Les amours ne sont pas toujours ce qu’elles semblent. Et semblent souvent être ce qu’elles ne sont pas. Mais le flux de la vie est indomptable qu’on le veuille ou non, et trouve le moyen de surgir et de se faire entendre tôt ou tard : un drame, un suicide, un meurtre, une agonie acceptée, une saine colère, une infidélité… et la vérité explose dans sa nudité légendaire.
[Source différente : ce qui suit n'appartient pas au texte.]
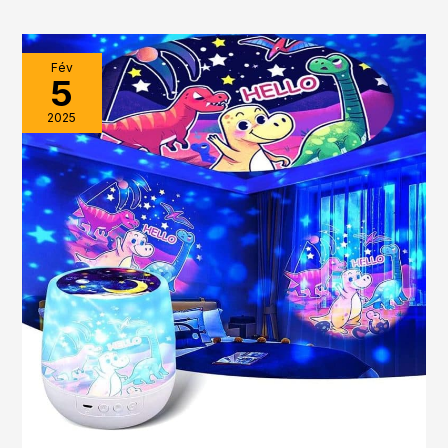
Fév
5
2025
Huit nouvelles au cours desquelles la vérité toute nue nous parlera d’amour, faisant un tri sans pitié entre le grain et l’ivraie.

 

Avec ce nouvel ouvrage, Edmée De Xhavée nous entraîne au coeur des sentiments humains, nous rend compte de l'amour avec un petit ou grand A, déception, ressentiment, désenchantement, espoir fou, illusion perdue, notre nouvelliste, qui a peut-être trouvé là l'expression qui lui convient le mieux, pose avec talent le décor avant de cerner la réalité des coeurs au plus près. Edmée est une nouvelliste née tant elle sait traverser les apparences, saisir les détails qui permettent de faire éclater la vérité - les vérités, restituer le son des voix, la justesse des dialogues, le parfum des fleurs ou des plats qui mijotent dans des cuisines qui fleurent bon les herbes fraîches. Le récit est circonscrit en quelques phrases, aussi bien la complexité des personnages que l'ambiance dans laquelle ils évoluent et l'atmosphère particulière qui les entoure. L'écrivaine vous immerge dans un climat  qui s'établit en quelques lignes, vous fait le témoin d'une scène en quelques mots. Sa plume est alerte, ses héros bien campés, aussi vous laissez-vous emporter dans cette intimité qui traverse le temps, les lieux, les êtres. De ce couple qui se déchire avec tellement de drôlerie, à ceux que la vie a soudé à tout jamais, l'amour se décline de multiples façons avec tendresse, fureur, ressentiment ou passion dans ces huit nouvelles dont le final de chacune surprend toujours. Deux d'entre elles m'ont particulièrement émue, parce que l'amour y reste une merveilleuse espérance et que ces nouvelles ont un charme indicible dans la façon de se raconter en nombre de détails qui sonnent tellement vrais :  La joie de Chérie et Le grand amour de Tatia. Mais soyez rassurés, ces huit récits ne manqueront pas de vous étonner, amuser, émouvoir, parce que le style colle bien à la réalité des choses, parce que l'auteure sait rendre le son de la vie avec naturel. Il faut beaucoup de talent pour en arriver là, aussi Lovebirds prolongera longtemps dans votre mémoire sa sonorité.